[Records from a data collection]
● ● ● ● ●

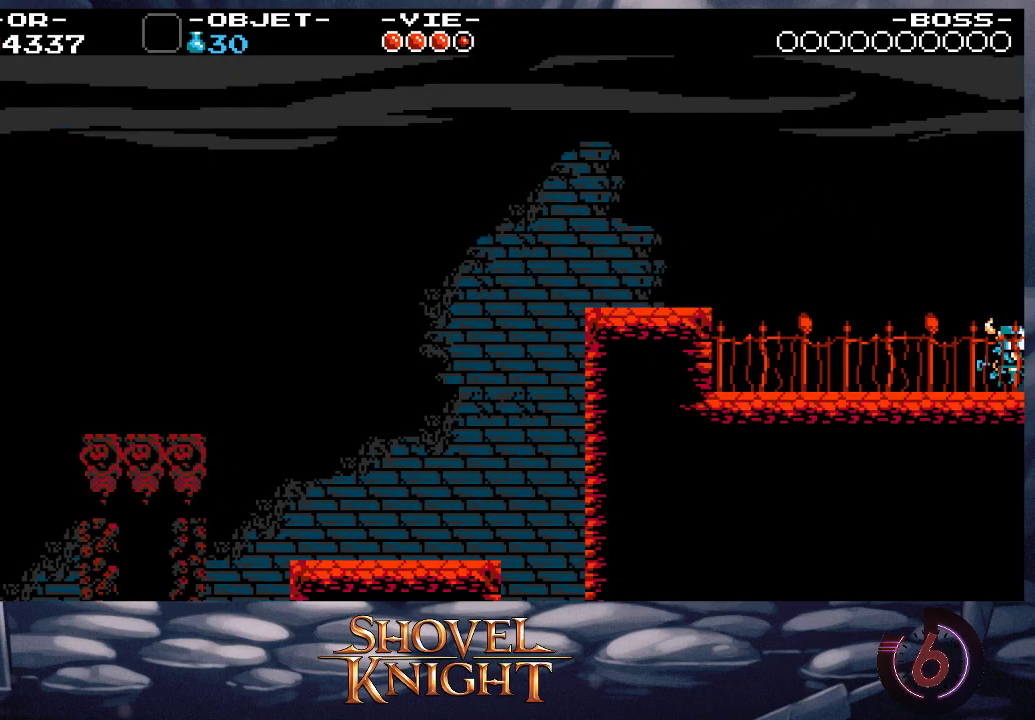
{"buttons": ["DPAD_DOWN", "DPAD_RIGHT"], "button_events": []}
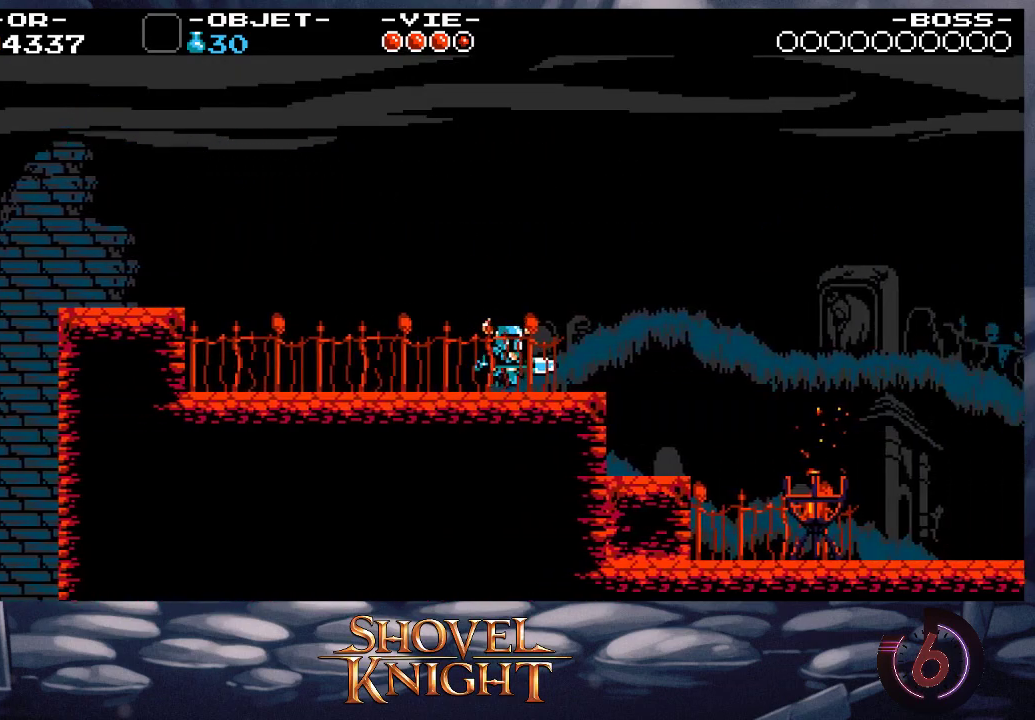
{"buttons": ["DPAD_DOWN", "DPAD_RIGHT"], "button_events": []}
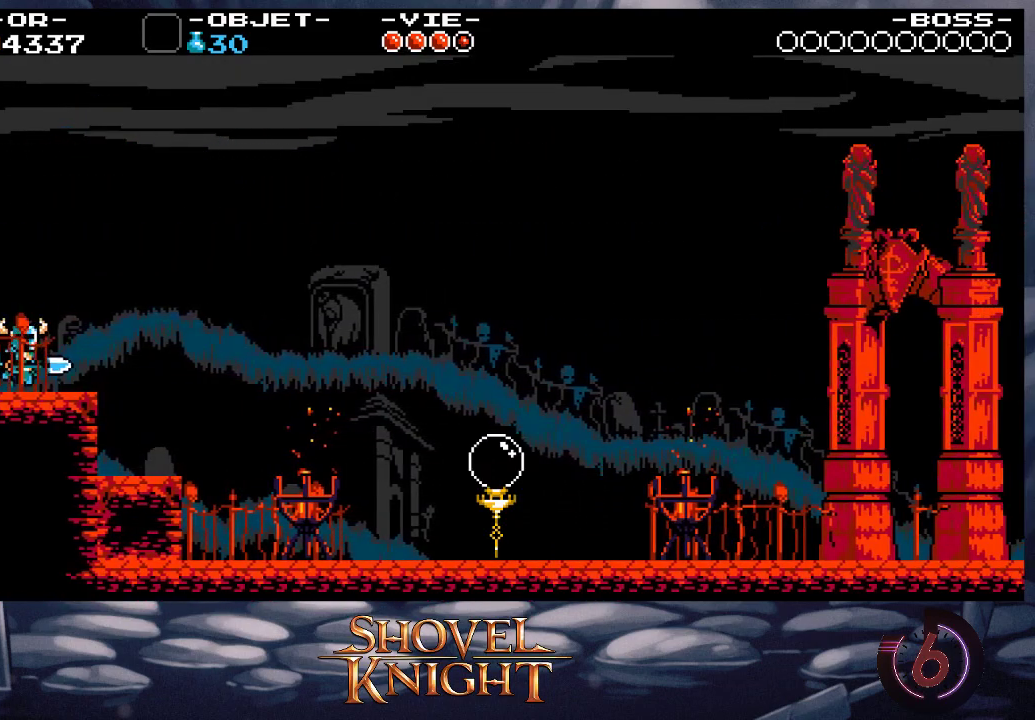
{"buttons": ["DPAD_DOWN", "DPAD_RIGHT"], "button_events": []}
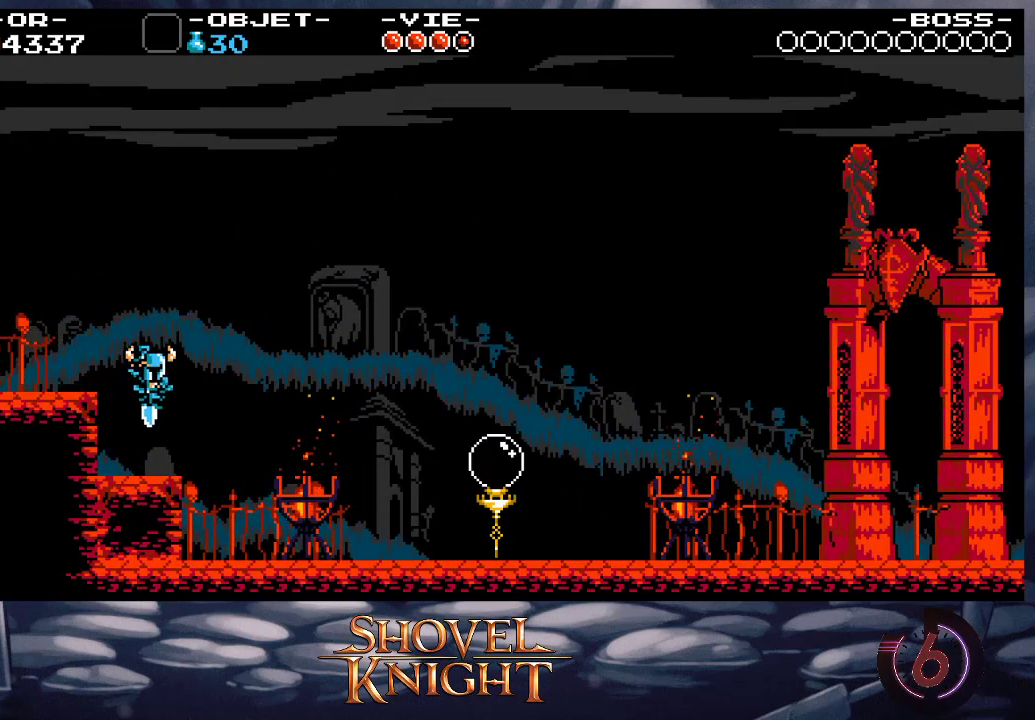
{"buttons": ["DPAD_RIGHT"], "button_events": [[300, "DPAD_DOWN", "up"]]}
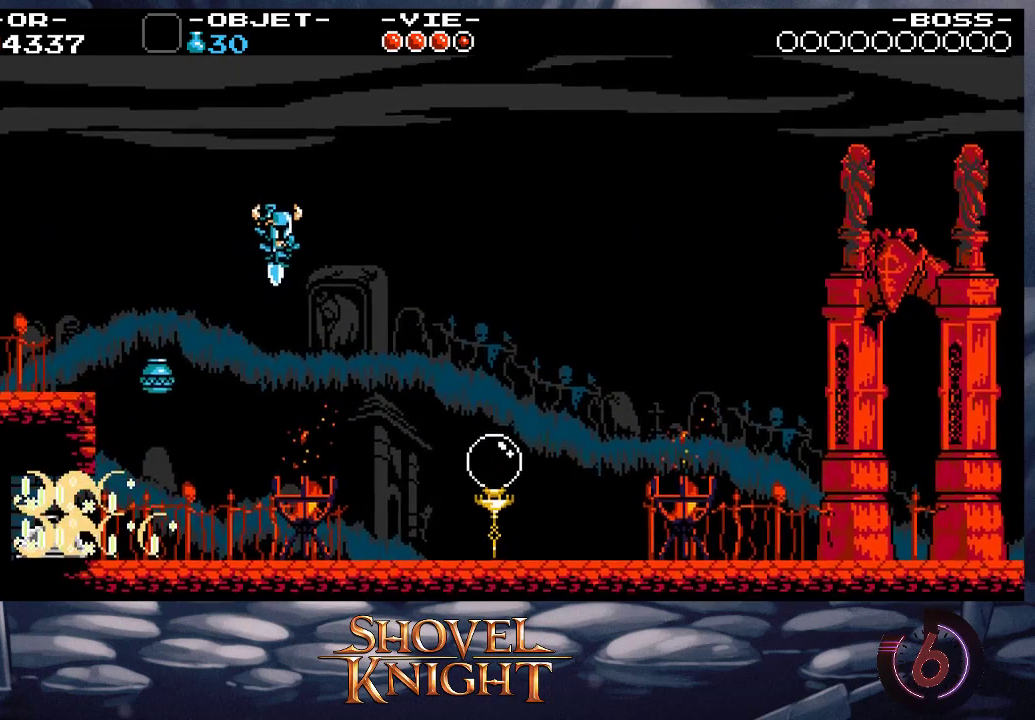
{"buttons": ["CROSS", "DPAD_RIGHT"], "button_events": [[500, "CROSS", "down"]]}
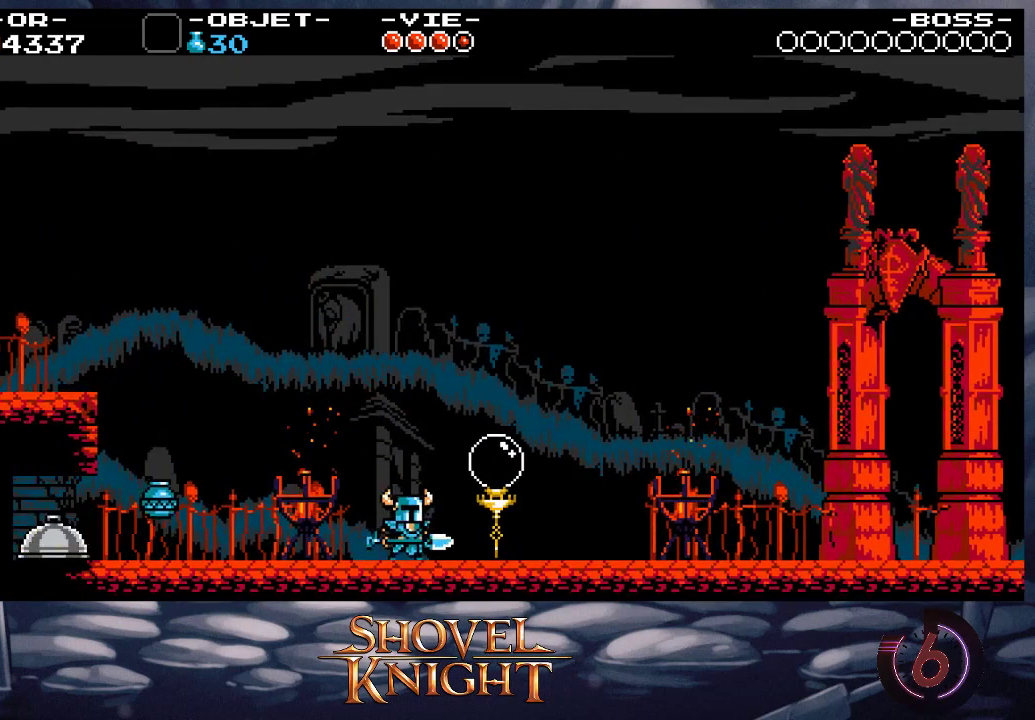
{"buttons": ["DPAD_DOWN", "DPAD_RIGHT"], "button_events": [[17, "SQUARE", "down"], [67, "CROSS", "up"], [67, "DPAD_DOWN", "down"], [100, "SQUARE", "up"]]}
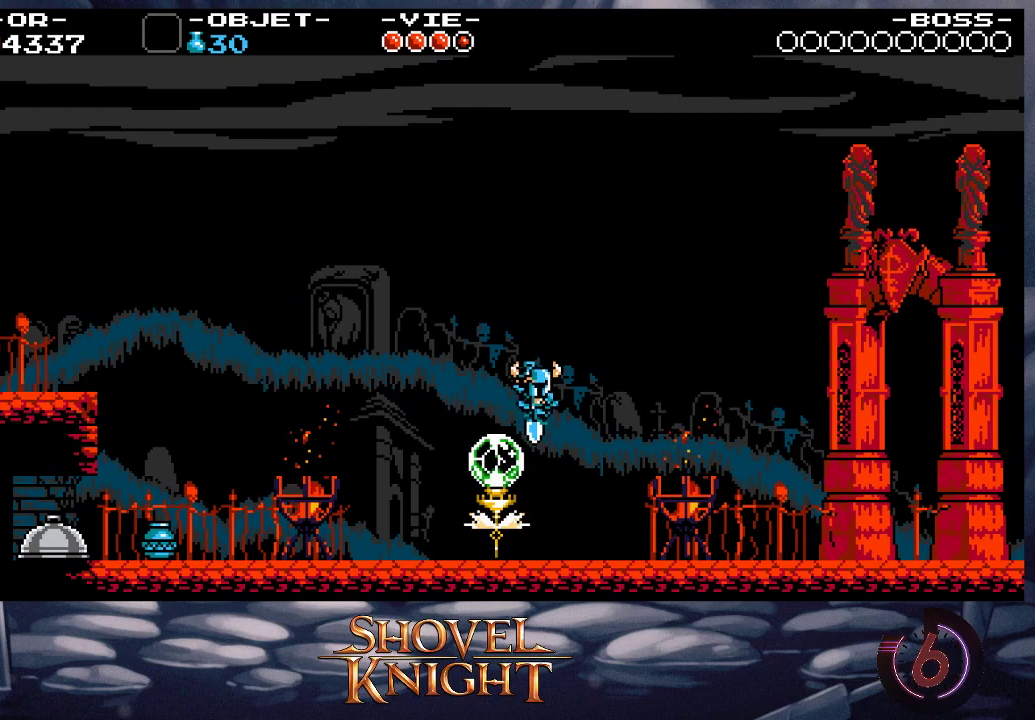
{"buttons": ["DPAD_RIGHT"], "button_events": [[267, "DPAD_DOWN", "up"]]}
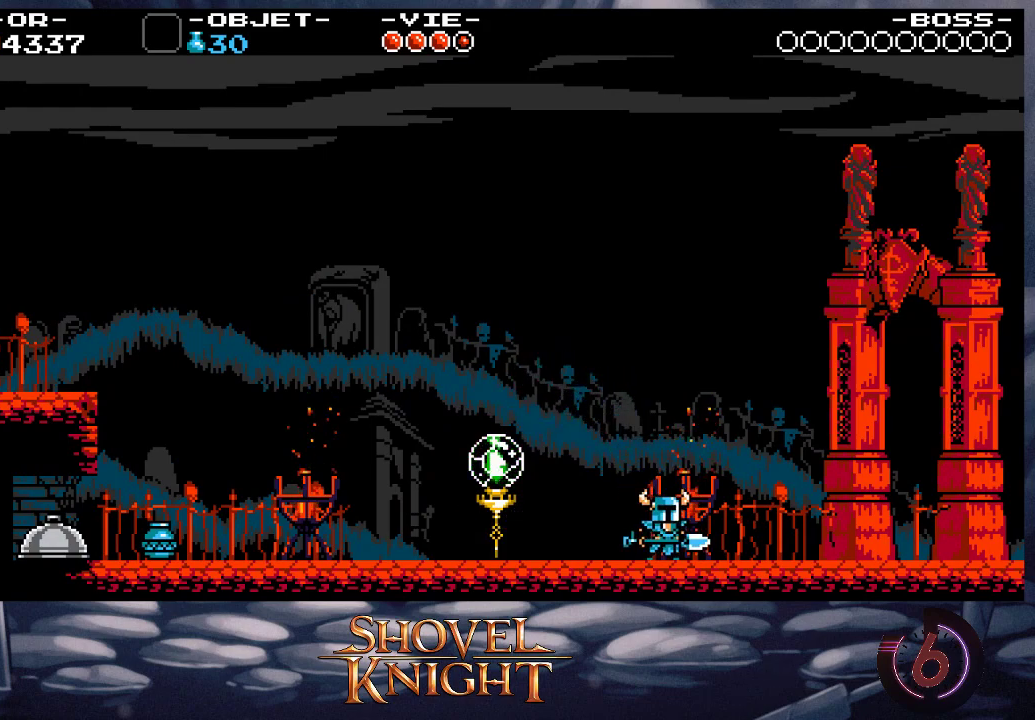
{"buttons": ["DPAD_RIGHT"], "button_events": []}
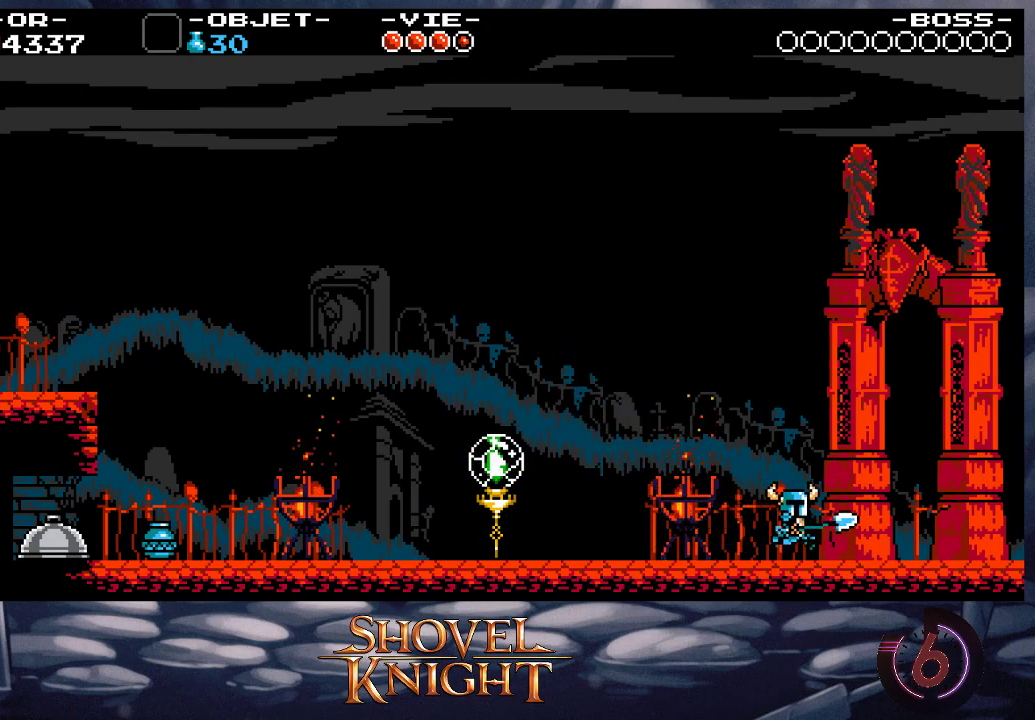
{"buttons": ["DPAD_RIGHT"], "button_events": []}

● ● ● ● ●

Task goal -
Copy every line of the records above that contains "CROSS".

Expected answer -
{"buttons": ["CROSS", "DPAD_RIGHT"], "button_events": [[500, "CROSS", "down"]]}
{"buttons": ["DPAD_DOWN", "DPAD_RIGHT"], "button_events": [[17, "SQUARE", "down"], [67, "CROSS", "up"], [67, "DPAD_DOWN", "down"], [100, "SQUARE", "up"]]}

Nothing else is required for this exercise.